Locate each line in the records below that contains the word "order", and copy those lines.

(Stored items)

========================================

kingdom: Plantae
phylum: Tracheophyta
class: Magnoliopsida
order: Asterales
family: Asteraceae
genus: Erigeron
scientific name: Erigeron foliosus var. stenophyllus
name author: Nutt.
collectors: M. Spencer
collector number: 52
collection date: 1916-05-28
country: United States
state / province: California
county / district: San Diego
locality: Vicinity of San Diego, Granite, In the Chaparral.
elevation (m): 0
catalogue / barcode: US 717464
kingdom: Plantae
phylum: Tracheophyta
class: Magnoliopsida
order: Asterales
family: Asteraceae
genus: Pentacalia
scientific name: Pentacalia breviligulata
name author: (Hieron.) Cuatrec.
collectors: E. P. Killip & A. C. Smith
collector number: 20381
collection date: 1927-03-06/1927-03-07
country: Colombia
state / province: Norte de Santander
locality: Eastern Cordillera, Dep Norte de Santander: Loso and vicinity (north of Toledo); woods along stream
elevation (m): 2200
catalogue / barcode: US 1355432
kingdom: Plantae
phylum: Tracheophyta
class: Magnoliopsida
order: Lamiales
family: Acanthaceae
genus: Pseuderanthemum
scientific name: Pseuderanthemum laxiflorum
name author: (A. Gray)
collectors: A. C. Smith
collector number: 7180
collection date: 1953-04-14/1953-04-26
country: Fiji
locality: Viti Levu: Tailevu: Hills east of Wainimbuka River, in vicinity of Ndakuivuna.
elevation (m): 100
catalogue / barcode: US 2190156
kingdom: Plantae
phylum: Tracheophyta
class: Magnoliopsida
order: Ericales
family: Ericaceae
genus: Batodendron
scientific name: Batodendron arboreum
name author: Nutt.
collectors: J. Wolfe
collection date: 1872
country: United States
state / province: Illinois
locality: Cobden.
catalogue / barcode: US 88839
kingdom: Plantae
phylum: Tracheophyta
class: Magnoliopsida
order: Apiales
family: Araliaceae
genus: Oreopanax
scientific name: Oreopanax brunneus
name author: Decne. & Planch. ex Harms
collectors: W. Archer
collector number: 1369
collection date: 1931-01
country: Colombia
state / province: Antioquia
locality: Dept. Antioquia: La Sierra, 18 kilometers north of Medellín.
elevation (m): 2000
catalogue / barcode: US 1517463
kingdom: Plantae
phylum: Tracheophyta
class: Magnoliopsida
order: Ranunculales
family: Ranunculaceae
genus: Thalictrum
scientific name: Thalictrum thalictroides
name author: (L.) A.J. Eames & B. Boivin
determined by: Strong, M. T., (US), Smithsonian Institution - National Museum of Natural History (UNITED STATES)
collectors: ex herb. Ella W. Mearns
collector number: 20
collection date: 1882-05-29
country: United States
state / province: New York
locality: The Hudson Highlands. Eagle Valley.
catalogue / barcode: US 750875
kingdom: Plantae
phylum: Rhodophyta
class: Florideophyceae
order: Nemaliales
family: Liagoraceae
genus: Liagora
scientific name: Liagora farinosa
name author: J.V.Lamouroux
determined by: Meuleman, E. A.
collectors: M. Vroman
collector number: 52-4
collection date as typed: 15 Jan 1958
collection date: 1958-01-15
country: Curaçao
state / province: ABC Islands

========================================

*Final result*:
order: Asterales
order: Asterales
order: Lamiales
order: Ericales
order: Apiales
order: Ranunculales
order: Nemaliales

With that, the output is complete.